Biological Sciences assistant professor Laura Aldrich-Wolfe receives NSF CAREER Award

Laura Aldrich-Wolfe, NDSU assistant professor of biological sciences, was recently awarded a National Science Foundation Faculty Early Career Development Program (NSF CAREER) award. Considered the agency’s most prestigious award in support of early-career faculty, the $1,162,262 award will provide multiple cross-cultural research opportunities for both undergraduate and graduate students working in international settings to advance the understanding of the role of fungal diversity in ecosystem function, particularly the effects of diversity on decomposition rates and plant disease incidence and severity, and to create educational materials that will improve specific learning outcomes in undergraduate biology courses.

Aldrich-Wolfe considers herself a conservation biologist. “Humans depend on biodiversity, the diversity of life on Earth, for our sustenance and survival, yet our current management of Earth’s natural resources has generated rapid losses of biodiversity across many different types of living organisms,”Aldrich-Wolfe said. “Because agriculture is the largest contributor to this loss, a clear understanding of the relative importance of different agricultural practices to biodiversity loss is urgently needed.”

This award will continue her research into the importance of biodiversity for key functions of fungi in a coffee agroecosystem. Coffee, Aldrich-Wolfe indicated, is a crop of critical importance to the global economy and to coffee producers, processors, purveyors, and consumers in the United States. Insights into the interplay of agricultural practices and fungi in coffee will offer lessons applicable to agriculture elsewhere, including here in North Dakota. Aldrich-Wolfe is particularly interested in the role fungal diversity plays in reducing crop diseases and in improving crop nutrient cycling.

Currently little is known about the effects of agricultural practices on fungal biodiversity and how they may alter the critical functions that fungi naturally play, including acting as decomposers that return nutrients to crops; as beneficial endophytes that protect plants from pests and pathogens; and as mycoparasites that reduce potential harm to crops by feeding on other fungi.
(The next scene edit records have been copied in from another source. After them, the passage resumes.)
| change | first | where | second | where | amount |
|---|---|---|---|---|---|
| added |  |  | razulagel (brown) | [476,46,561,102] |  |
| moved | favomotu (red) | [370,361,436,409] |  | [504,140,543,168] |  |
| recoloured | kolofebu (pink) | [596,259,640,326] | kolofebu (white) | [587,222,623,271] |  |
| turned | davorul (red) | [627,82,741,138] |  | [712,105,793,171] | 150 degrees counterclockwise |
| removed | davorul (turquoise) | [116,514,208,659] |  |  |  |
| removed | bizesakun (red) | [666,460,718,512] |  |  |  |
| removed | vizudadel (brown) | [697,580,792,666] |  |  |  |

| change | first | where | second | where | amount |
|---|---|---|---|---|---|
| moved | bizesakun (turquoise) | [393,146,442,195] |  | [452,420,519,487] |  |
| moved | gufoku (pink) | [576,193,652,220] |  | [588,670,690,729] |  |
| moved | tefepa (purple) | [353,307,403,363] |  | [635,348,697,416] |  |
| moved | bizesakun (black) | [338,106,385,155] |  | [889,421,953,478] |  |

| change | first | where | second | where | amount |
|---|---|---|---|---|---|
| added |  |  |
Aldrich-Wolfe first formed an appreciation for the tropics when she participated in an undergraduate study abroad program in Monteverde, Costa Rica, which inspired her to work on challenges of reforestation in Costa Rica for her Ph.D. at Cornell University. These experiences forged a lasting connection.

“While fungi are found everywhere on the planet, the diversity of species found near the equator is staggering,” she said. “I also appreciate that Costa Rica is a stable democracy that invests in their people and that really values scientific research. Over the past 20 years I have formed close personal and professional bonds with many people who live there and I consider them part of my family.”

Aldrich-Wolfe brings students to the area to provide the same rich learning environment to them. Typically two to four students work in her lab each year. Aldrich-Wolfe believes that it’s important to provide authentic research opportunities, especially to those students who may not see themselves as researchers. She enjoys helping first generation college and graduate students discover success in the lab.


 

“Working with Costa Rican students and farmers provides NDSU students an opportunity to learn science while developing their understanding about other cultures,” she said. “This NSF CAREER Award will provide high impact, cross-cultural research opportunities for training both undergraduate and graduate students and it represents a terrific opportunity to train students alongside my collaborator Priscila Chaverri Echandi, research professor at the Universidad de Costa Rica.”

NSF awards CAREER grants to scholars who have the potential to serve as academic role models in research and education. Overall, CAREER awardees at NDSU have received more than $13 million in grants to conduct research in biology, biochemistry, chemistry, civil and electrical engineering, computer science, pharmaceutical sciences, plant sciences, coatings and polymeric materials, and veterinary and microbiological sciences.

Aldrich-Wolfe’s research, entitled “Coffee fungi below and aboveground: agroecological experiments for teaching and learning about fungal diversity and ecosystem function,” is funded by Award No. 2048131 from the National Science Foundation.